A página oficial do Banco Central para exibição do normativo foi usada para identificação e confirmação da norma, mas a ferramenta disponível não conseguiu renderizar integralmente a página por dependência de JavaScript. Para recompor a redação original dos anexos, foi usado apoio de espelho textual não oficial, com registro de aviso no manifest. Por isso, o status de extração foi marcado como “revisar”, não por inconsistência material identificada nos requisitos, mas por limitação de acesso integral à fonte oficial textual no ambiente de extração.

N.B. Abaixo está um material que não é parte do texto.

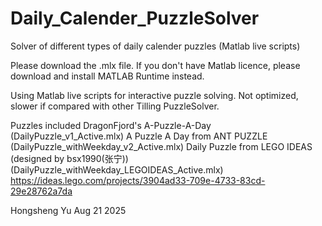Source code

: # Daily_Calender_PuzzleSolver
Solver of different types of daily calender puzzles (Matlab live scripts)

Please download the .mlx file.
If you don't have Matlab licence, please download and install MATLAB Runtime instead.

Using Matlab live scripts for interactive puzzle solving.
Not optimized, slower if compared with other Tilling PuzzleSolver.

Puzzles included 
DragonFjord's A-Puzzle-A-Day (DailyPuzzle_v1_Active.mlx)
A Puzzle A Day from ANT PUZZLE (DailyPuzzle_withWeekday_v2_Active.mlx)
Daily Puzzle from LEGO IDEAS (designed by bsx1990(张宁)) (DailyPuzzle_withWeekday_LEGOIDEAS_Active.mlx)
https://ideas.lego.com/projects/3904ad33-709e-4733-83cd-29e28762a7da

Hongsheng Yu
Aug 21 2025
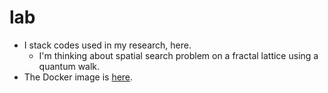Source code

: # lab
- I stack codes used in my research, here.
	- I'm thinking about spatial search problem on a fractal lattice using a quantum walk.
- The Docker image is [here](https://hub.docker.com/r/shutamegai/lab-pub/).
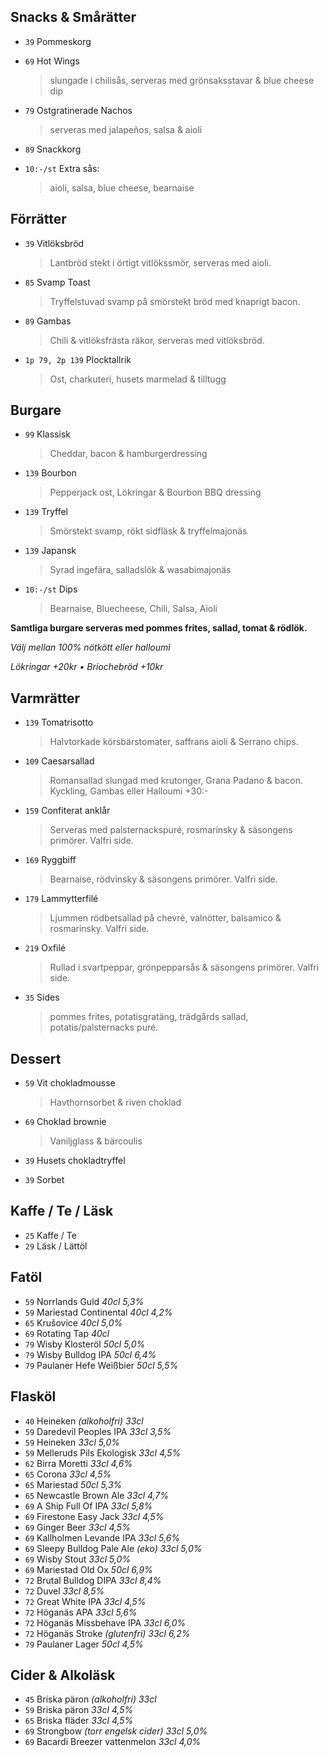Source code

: 
## Snacks & Smårätter

* `39` Pommeskorg

* `69` Hot Wings
  > slungade i chilisås, serveras med grönsaksstavar & blue cheese dip

* `79` Ostgratinerade Nachos
  > serveras med jalapeños, salsa & aioli

* `89` Snackkorg

* `10:-/st` Extra sås:
  > aioli, salsa, blue cheese, bearnaise


## Förrätter

* `39` Vitlöksbröd
  > Lantbröd stekt i örtigt vitlökssmör, serveras med aioli.

* `85` Svamp Toast
  > Tryffelstuvad svamp på smörstekt bröd med knaprigt bacon.

* `89` Gambas
  > Chili & vitlöksfrästa räkor, serveras med vitlöksbröd.

* `1p 79, 2p 139` Plocktallrik
  > Ost, charkuteri, husets marmelad & tilltugg


## Burgare

* `99` Klassisk
  > Cheddar, bacon & hamburgerdressing

* `139` Bourbon
  > Pepperjack ost, Lökringar & Bourbon BBQ dressing

* `139` Tryffel
  > Smörstekt svamp, rökt sidfläsk & tryffelmajonäs

* `139` Japansk
  > Syrad ingefära, salladslök & wasabimajonäs

* `10:-/st` Dips
  > Bearnaise, Bluecheese, Chili, Salsa, Aioli

**Samtliga burgare serveras med pommes frites, sallad, tomat & rödlök.**

*Välj mellan 100% nötkött eller halloumi*

*Lökringar +20kr • Briochebröd +10kr*


## Varmrätter

* `139` Tomatrisotto
  > Halvtorkade körsbärstomater, saffrans aioli & Serrano chips.

* `109` Caesarsallad
  > Romansallad slungad med krutonger, Grana Padano & bacon. Kyckling, Gambas eller Halloumi +30:-

* `159` Confiterat anklår
  > Serveras med palsternackspuré, rosmarinsky & säsongens primörer. Valfri side.

* `169` Ryggbiff
  > Bearnaise, rödvinsky & säsongens primörer. Valfri side.

* `179` Lammytterfilé
  > Ljummen rödbetsallad på chevré, valnötter, balsamico & rosmarinsky. Valfri side.

* `219` Oxfilé
  > Rullad i svartpeppar, grönpepparsås & säsongens primörer. Valfri side.

* `35` Sides
  > pommes frites, potatisgratäng, trädgårds sallad, potatis/palsternacks puré.


## Dessert

* `59` Vit chokladmousse
  > Havthornsorbet & riven choklad

* `69` Choklad brownie
  > Vaniljglass & bärcoulis

* `39` Husets chokladtryffel

* `39` Sorbet


## Kaffe / Te / Läsk

* `25` Kaffe / Te
* `29` Läsk / Lättöl


## Fatöl

* `59` Norrlands Guld _40cl 5,3%_
* `59` Mariestad Continental _40cl 4,2%_
* `65` Krušovice _40cl 5,0%_
* `69` Rotating Tap _40cl_
* `79` Wisby Klosteröl _50cl 5,0%_
* `79` Wisby Bulldog IPA _50cl 6,4%_
* `79` Paulaner Hefe Weißbier _50cl 5,5%_


## Flasköl

* `40` Heineken _(alkoholfri) 33cl_
* `59` Daredevil Peoples IPA _33cl 3,5%_
* `59` Heineken _33cl 5,0%_
* `59` Melleruds Pils Ekologisk _33cl 4,5%_
* `62` Birra Moretti _33cl 4,6%_
* `65` Corona _33cl 4,5%_
* `65` Mariestad _50cl 5,3%_
* `65` Newcastle Brown Ale _33cl 4,7%_
* `69` A Ship Full Of IPA _33cl 5,8%_
* `69` Firestone Easy Jack _33cl 4,5%_
* `69` Ginger Beer _33cl 4,5%_
* `69` Kallholmen Levande IPA _33cl 5,6%_
* `69` Sleepy Bulldog Pale Ale _(eko) 33cl 5,0%_
* `69` Wisby Stout _33cl 5,0%_
* `69` Mariestad Old Ox _50cl 6,9%_
* `72` Brutal Bulldog DIPA _33cl 8,4%_
* `72` Duvel _33cl 8,5%_
* `72` Great White IPA _33cl 4,5%_
* `72` Höganäs APA _33cl 5,6%_
* `72` Höganäs Missbehave IPA _33cl 6,0%_
* `72` Höganäs Stroke _(glutenfri) 33cl 6,2%_
* `79` Paulaner Lager _50cl 4,5%_


## Cider & Alkoläsk

* `45` Briska päron _(alkoholfri) 33cl_
* `59` Briska päron _33cl 4,5%_
* `65` Briska fläder _33cl 4,5%_
* `69` Strongbow _(torr engelsk cider) 33cl 5,0%_
* `69` Bacardi Breezer vattenmelon _33cl 4,0%_
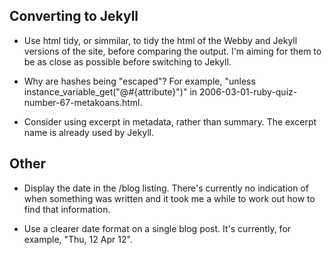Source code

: ## Converting to Jekyll

* Use html tidy, or simmilar, to tidy the html of the Webby and Jekyll versions of the site, before comparing the output. I'm aiming for them to be as close as possible before switching to Jekyll.

* Why are hashes being "escaped"? For example, "unless instance_variable_get("@\#{attribute}")" in 2006-03-01-ruby-quiz-number-67-metakoans.html.

* Consider using excerpt in metadata, rather than summary. The excerpt name is already used by Jekyll.

## Other

* Display the date in the /blog listing. There's currently no indication of when something was written and it took me a while to work out how to find that information.

* Use a clearer date format on a single blog post. It's currently, for example, "Thu, 12 Apr 12".
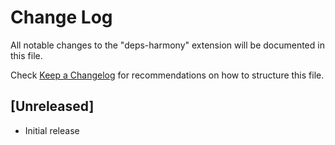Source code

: # Change Log

All notable changes to the "deps-harmony" extension will be documented in this file.

Check [Keep a Changelog](http://keepachangelog.com/) for recommendations on how to structure this file.

## [Unreleased]

- Initial release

O mapa de cobertura preserva a distinção entre comandos e pontos de apoio. O preâmbulo e a assinatura não viraram requisitos, pois não impõem conduta empresarial. O art. 1º foi tratado como ponto de escopo e objeto; o art. 2º virou requisito de remessa mensal; o art. 3º foi dividido entre retenção e envio sob demanda; o art. 4º gerou requisito histórico encerrado; os Anexos I, II e III foram absorvidos nos requisitos correspondentes, mantendo pontos próprios para rastreabilidade.

Uso prático na plataforma

Na plataforma, o requisito mensal deve funcionar como obrigação principal de calendário regulatório. Ele deve permitir anexar arquivo, protocolo, validação, reconciliação e responsável pelo fechamento. A retenção de dados deve funcionar como requisito de controle contínuo, mais próximo de governança de dados e evidência. O envio sob demanda deve funcionar como workflow por evento, acionado por solicitação do Banco Central. O requisito histórico de 2020 deve ficar inativo ou encerrado, servindo apenas para auditoria retrospectiva.

A curadoria foi desenhada para evitar um requisito guarda-chuva genérico. Ainda que a norma seja curta, ela tem três naturezas operacionais distintas: remessa recorrente, retenção mínima e resposta por demanda. Essa separação ajuda a empresa a definir controles, evidências, donos internos e riscos de forma mais precisa.